- **WHAT THE EXERCISE ASKS**
The lines from the beginning of the records below through the one holding "Influential models for" are to be copied exactly; leave the pictures out.

DATA FOR THE TASK Start Marker

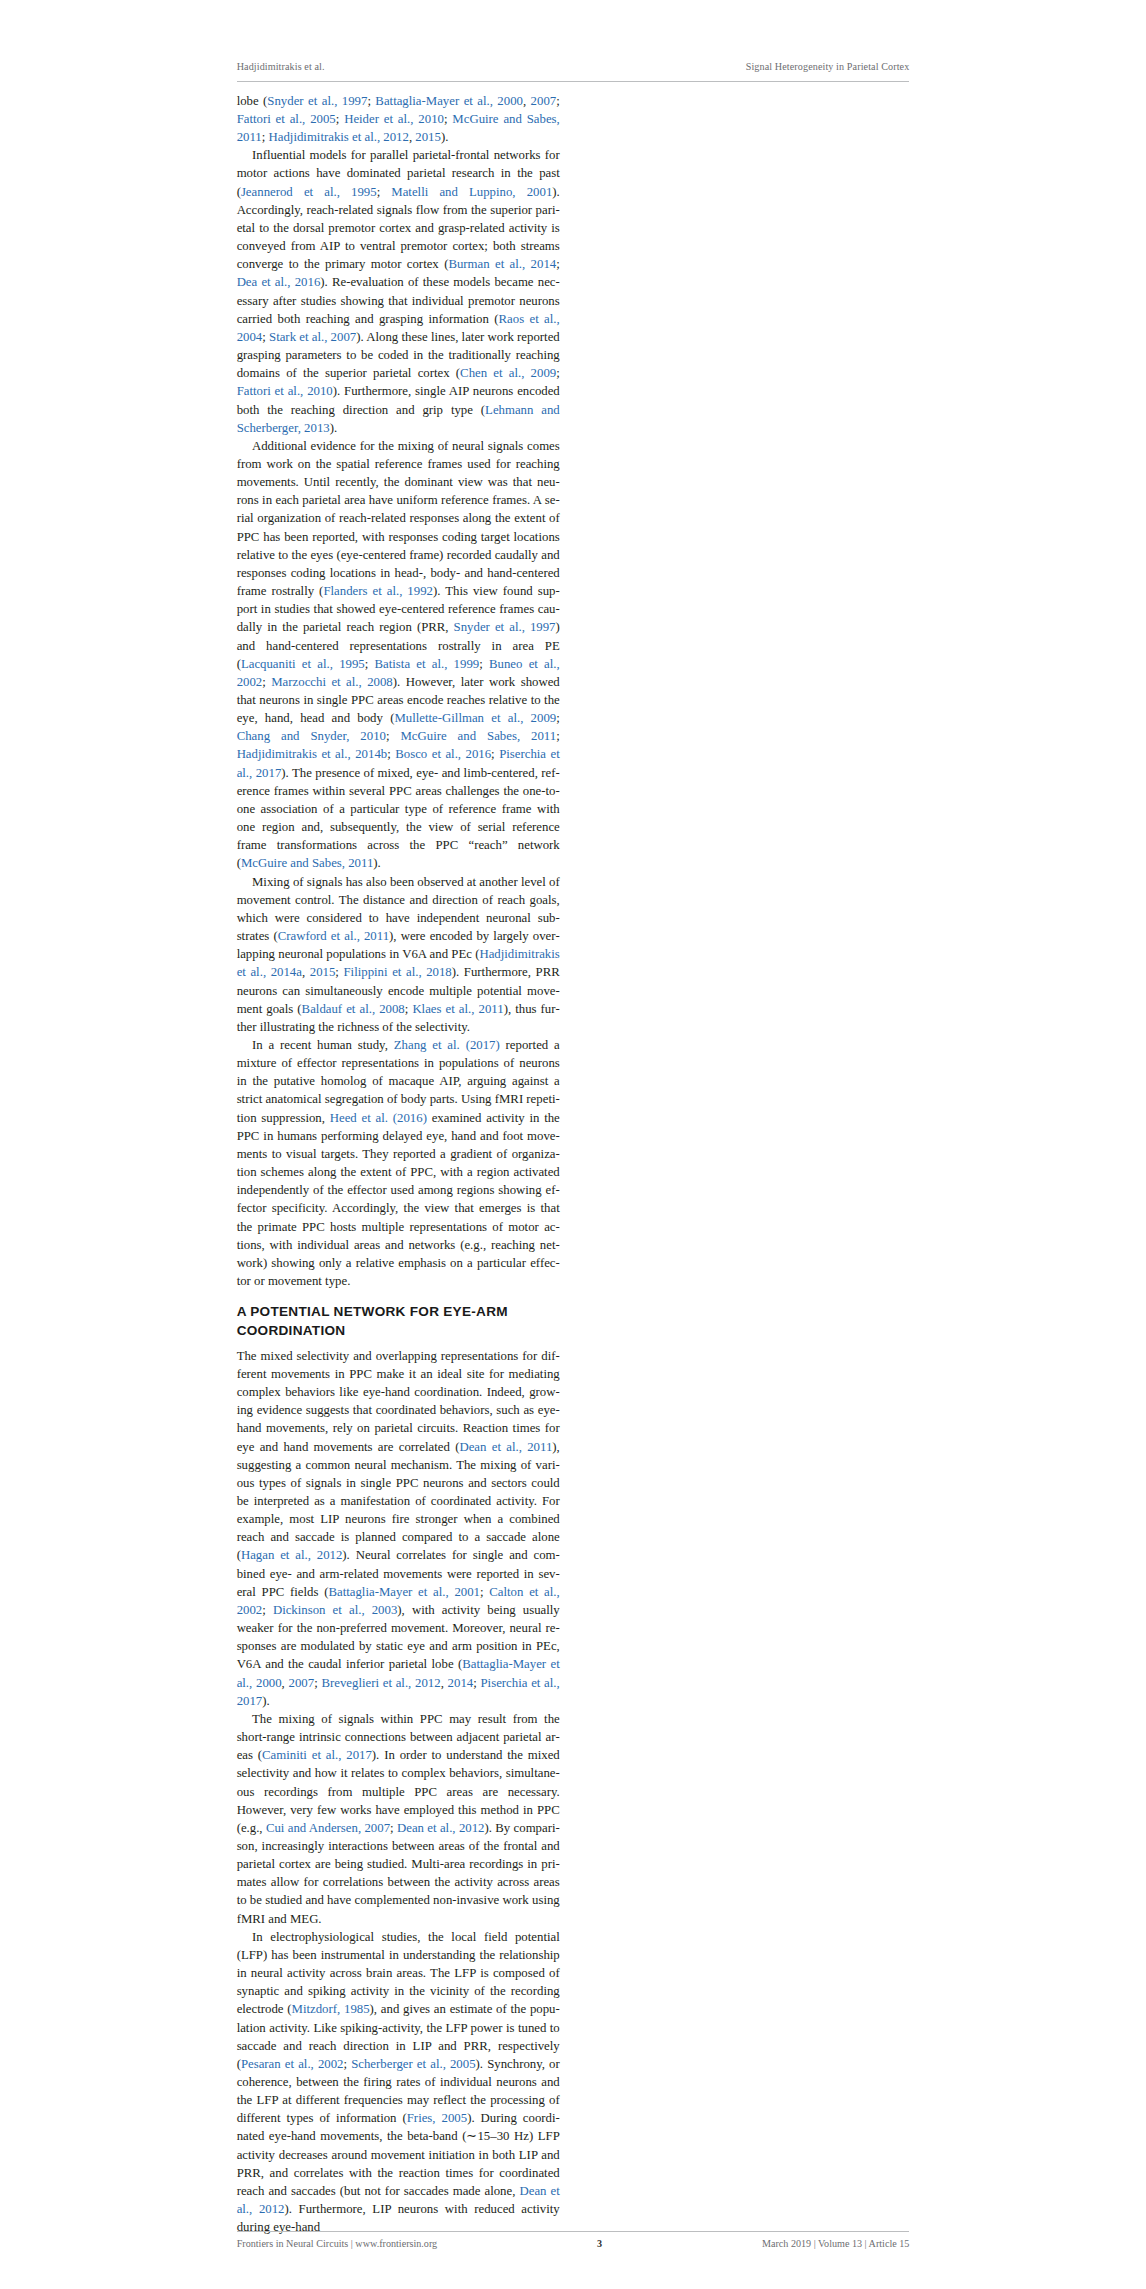Hadjidimitrakis et al.
Signal Heterogeneity in Parietal Cortex
lobe (Snyder et al., 1997; Battaglia-Mayer et al., 2000, 2007; Fattori et al., 2005; Heider et al., 2010; McGuire and Sabes, 2011; Hadjidimitrakis et al., 2012, 2015).
Influential models for parallel parietal-frontal networks for motor actions have dominated parietal research in the past (Jeannerod et al., 1995; Matelli and Luppino, 2001). Accordingly, reach-related signals flow from the superior parietal to the dorsal premotor cortex and grasp-related activity is conveyed from AIP to ventral premotor cortex; both streams converge to the primary motor cortex (Burman et al., 2014; Dea et al., 2016). Re-evaluation of these models became necessary after studies showing that individual premotor neurons carried both reaching and grasping information (Raos et al., 2004; Stark et al., 2007). Along these lines, later work reported grasping parameters to be coded in the traditionally reaching domains of the superior parietal cortex (Chen et al., 2009; Fattori et al., 2010). Furthermore, single AIP neurons encoded both the reaching direction and grip type (Lehmann and Scherberger, 2013).
Additional evidence for the mixing of neural signals comes from work on the spatial reference frames used for reaching movements. Until recently, the dominant view was that neurons in each parietal area have uniform reference frames. A serial organization of reach-related responses along the extent of PPC has been reported, with responses coding target locations relative to the eyes (eye-centered frame) recorded caudally and responses coding locations in head-, body- and hand-centered frame rostrally (Flanders et al., 1992). This view found support in studies that showed eye-centered reference frames caudally in the parietal reach region (PRR, Snyder et al., 1997) and hand-centered representations rostrally in area PE (Lacquaniti et al., 1995; Batista et al., 1999; Buneo et al., 2002; Marzocchi et al., 2008). However, later work showed that neurons in single PPC areas encode reaches relative to the eye, hand, head and body (Mullette-Gillman et al., 2009; Chang and Snyder, 2010; McGuire and Sabes, 2011; Hadjidimitrakis et al., 2014b; Bosco et al., 2016; Piserchia et al., 2017). The presence of mixed, eye- and limb-centered, reference frames within several PPC areas challenges the one-to-one association of a particular type of reference frame with one region and, subsequently, the view of serial reference frame transformations across the PPC “reach” network (McGuire and Sabes, 2011).
Mixing of signals has also been observed at another level of movement control. The distance and direction of reach goals, which were considered to have independent neuronal substrates (Crawford et al., 2011), were encoded by largely overlapping neuronal populations in V6A and PEc (Hadjidimitrakis et al., 2014a, 2015; Filippini et al., 2018). Furthermore, PRR neurons can simultaneously encode multiple potential movement goals (Baldauf et al., 2008; Klaes et al., 2011), thus further illustrating the richness of the selectivity.
In a recent human study, Zhang et al. (2017) reported a mixture of effector representations in populations of neurons in the putative homolog of macaque AIP, arguing against a strict anatomical segregation of body parts. Using fMRI repetition suppression, Heed et al. (2016) examined activity in the PPC in humans performing delayed eye, hand and foot movements to visual targets. They reported a gradient of organization schemes along the extent of PPC, with a region activated independently of the effector used among regions showing effector specificity. Accordingly, the view that emerges is that the primate PPC hosts multiple representations of motor actions, with individual areas and networks (e.g., reaching network) showing only a relative emphasis on a particular effector or movement type.
A Potential Network for Eye-Arm Coordination
The mixed selectivity and overlapping representations for different movements in PPC make it an ideal site for mediating complex behaviors like eye-hand coordination. Indeed, growing evidence suggests that coordinated behaviors, such as eye-hand movements, rely on parietal circuits. Reaction times for eye and hand movements are correlated (Dean et al., 2011), suggesting a common neural mechanism. The mixing of various types of signals in single PPC neurons and sectors could be interpreted as a manifestation of coordinated activity. For example, most LIP neurons fire stronger when a combined reach and saccade is planned compared to a saccade alone (Hagan et al., 2012). Neural correlates for single and combined eye- and arm-related movements were reported in several PPC fields (Battaglia-Mayer et al., 2001; Calton et al., 2002; Dickinson et al., 2003), with activity being usually weaker for the non-preferred movement. Moreover, neural responses are modulated by static eye and arm position in PEc, V6A and the caudal inferior parietal lobe (Battaglia-Mayer et al., 2000, 2007; Breveglieri et al., 2012, 2014; Piserchia et al., 2017).
The mixing of signals within PPC may result from the short-range intrinsic connections between adjacent parietal areas (Caminiti et al., 2017). In order to understand the mixed selectivity and how it relates to complex behaviors, simultaneous recordings from multiple PPC areas are necessary. However, very few works have employed this method in PPC (e.g., Cui and Andersen, 2007; Dean et al., 2012). By comparison, increasingly interactions between areas of the frontal and parietal cortex are being studied. Multi-area recordings in primates allow for correlations between the activity across areas to be studied and have complemented non-invasive work using fMRI and MEG.
In electrophysiological studies, the local field potential (LFP) has been instrumental in understanding the relationship in neural activity across brain areas. The LFP is composed of synaptic and spiking activity in the vicinity of the recording electrode (Mitzdorf, 1985), and gives an estimate of the population activity. Like spiking-activity, the LFP power is tuned to saccade and reach direction in LIP and PRR, respectively (Pesaran et al., 2002; Scherberger et al., 2005). Synchrony, or coherence, between the firing rates of individual neurons and the LFP at different frequencies may reflect the processing of different types of information (Fries, 2005). During coordinated eye-hand movements, the beta-band (∼15–30 Hz) LFP activity decreases around movement initiation in both LIP and PRR, and correlates with the reaction times for coordinated reach and saccades (but not for saccades made alone, Dean et al., 2012). Furthermore, LIP neurons with reduced activity during eye-hand
Frontiers in Neural Circuits | www.frontiersin.org
3
March 2019 | Volume 13 | Article 15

DATA FOR THE TASK End Marker

- **WRITTEN ANSWER**
Hadjidimitrakis et al.
Signal Heterogeneity in Parietal Cortex
lobe (Snyder et al., 1997; Battaglia-Mayer et al., 2000, 2007; Fattori et al., 2005; Heider et al., 2010; McGuire and Sabes, 2011; Hadjidimitrakis et al., 2012, 2015).
Influential models for parallel parietal-frontal networks for motor actions have dominated parietal research in the past (Jeannerod et al., 1995; Matelli and Luppino, 2001). Accordingly, reach-related signals flow from the superior parietal to the dorsal premotor cortex and grasp-related activity is conveyed from AIP to ventral premotor cortex; both streams converge to the primary motor cortex (Burman et al., 2014; Dea et al., 2016). Re-evaluation of these models became necessary after studies showing that individual premotor neurons carried both reaching and grasping information (Raos et al., 2004; Stark et al., 2007). Along these lines, later work reported grasping parameters to be coded in the traditionally reaching domains of the superior parietal cortex (Chen et al., 2009; Fattori et al., 2010). Furthermore, single AIP neurons encoded both the reaching direction and grip type (Lehmann and Scherberger, 2013).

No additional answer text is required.